HOW TO COMPLETE THIS TASK: Go through the listing below and repeat it exactly, dropping the pictures.

BEGIN

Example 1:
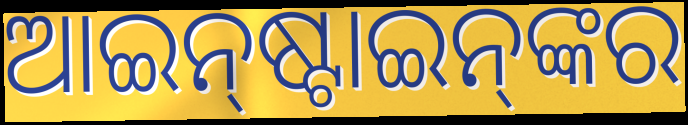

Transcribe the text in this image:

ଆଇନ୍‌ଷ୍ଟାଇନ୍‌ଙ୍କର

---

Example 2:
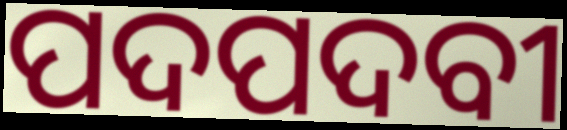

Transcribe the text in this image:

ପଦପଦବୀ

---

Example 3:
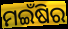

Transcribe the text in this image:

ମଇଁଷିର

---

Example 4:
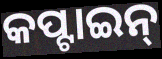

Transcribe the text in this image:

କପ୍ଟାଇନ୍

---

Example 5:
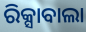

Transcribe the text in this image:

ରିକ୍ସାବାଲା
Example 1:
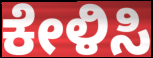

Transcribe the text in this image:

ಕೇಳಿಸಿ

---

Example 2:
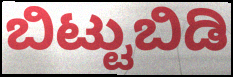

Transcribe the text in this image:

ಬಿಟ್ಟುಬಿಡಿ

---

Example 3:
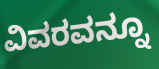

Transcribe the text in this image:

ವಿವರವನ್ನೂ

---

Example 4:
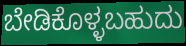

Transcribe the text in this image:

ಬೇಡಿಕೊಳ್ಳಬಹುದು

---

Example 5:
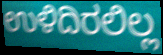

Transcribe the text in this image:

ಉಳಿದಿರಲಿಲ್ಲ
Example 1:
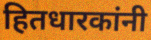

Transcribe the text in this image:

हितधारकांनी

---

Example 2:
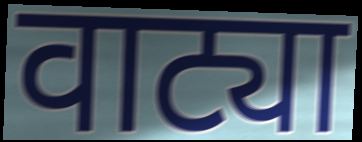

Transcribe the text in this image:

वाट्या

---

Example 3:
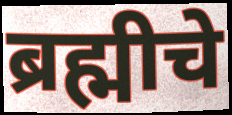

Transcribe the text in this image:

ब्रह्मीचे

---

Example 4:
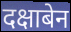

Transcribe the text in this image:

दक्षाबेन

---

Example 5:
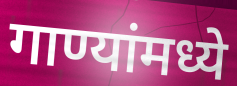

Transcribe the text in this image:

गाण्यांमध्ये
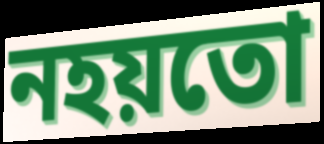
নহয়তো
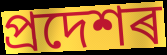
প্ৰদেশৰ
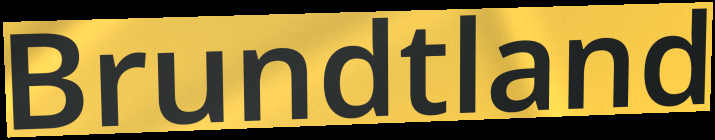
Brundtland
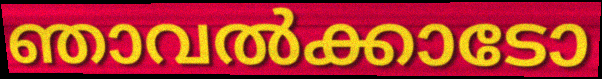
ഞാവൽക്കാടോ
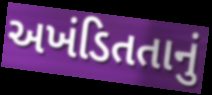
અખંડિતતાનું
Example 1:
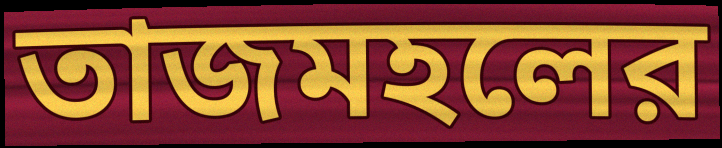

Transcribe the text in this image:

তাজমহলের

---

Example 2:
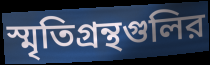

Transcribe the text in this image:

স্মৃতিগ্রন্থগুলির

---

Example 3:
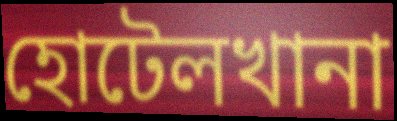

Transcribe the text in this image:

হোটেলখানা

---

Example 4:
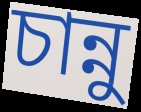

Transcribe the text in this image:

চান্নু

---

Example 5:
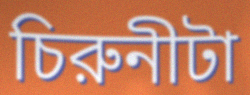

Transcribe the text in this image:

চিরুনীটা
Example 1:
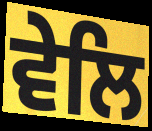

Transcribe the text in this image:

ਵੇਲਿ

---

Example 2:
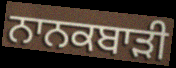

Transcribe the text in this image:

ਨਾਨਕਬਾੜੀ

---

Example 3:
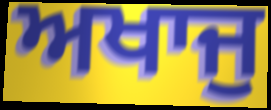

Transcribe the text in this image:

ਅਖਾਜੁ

END

ANSWER BOX:
Example 1:

Transcribe the text in this image:

ଆଇନ୍‌ଷ୍ଟାଇନ୍‌ଙ୍କର

---

Example 2:

Transcribe the text in this image:

ପଦପଦବୀ

---

Example 3:

Transcribe the text in this image:

ମଇଁଷିର

---

Example 4:

Transcribe the text in this image:

କପ୍ଟାଇନ୍

---

Example 5:

Transcribe the text in this image:

ରିକ୍ସାବାଲା
Example 1:

Transcribe the text in this image:

ಕೇಳಿಸಿ

---

Example 2:

Transcribe the text in this image:

ಬಿಟ್ಟುಬಿಡಿ

---

Example 3:

Transcribe the text in this image:

ವಿವರವನ್ನೂ

---

Example 4:

Transcribe the text in this image:

ಬೇಡಿಕೊಳ್ಳಬಹುದು

---

Example 5:

Transcribe the text in this image:

ಉಳಿದಿರಲಿಲ್ಲ
Example 1:

Transcribe the text in this image:

हितधारकांनी

---

Example 2:

Transcribe the text in this image:

वाट्या

---

Example 3:

Transcribe the text in this image:

ब्रह्मीचे

---

Example 4:

Transcribe the text in this image:

दक्षाबेन

---

Example 5:

Transcribe the text in this image:

गाण्यांमध्ये
নহয়তো
প্ৰদেশৰ
Brundtland
ഞാവൽക്കാടോ
અખંડિતતાનું
Example 1:

Transcribe the text in this image:

তাজমহলের

---

Example 2:

Transcribe the text in this image:

স্মৃতিগ্রন্থগুলির

---

Example 3:

Transcribe the text in this image:

হোটেলখানা

---

Example 4:

Transcribe the text in this image:

চান্নু

---

Example 5:

Transcribe the text in this image:

চিরুনীটা
Example 1:

Transcribe the text in this image:

ਵੇਲਿ

---

Example 2:

Transcribe the text in this image:

ਨਾਨਕਬਾੜੀ

---

Example 3:

Transcribe the text in this image:

ਅਖਾਜੁ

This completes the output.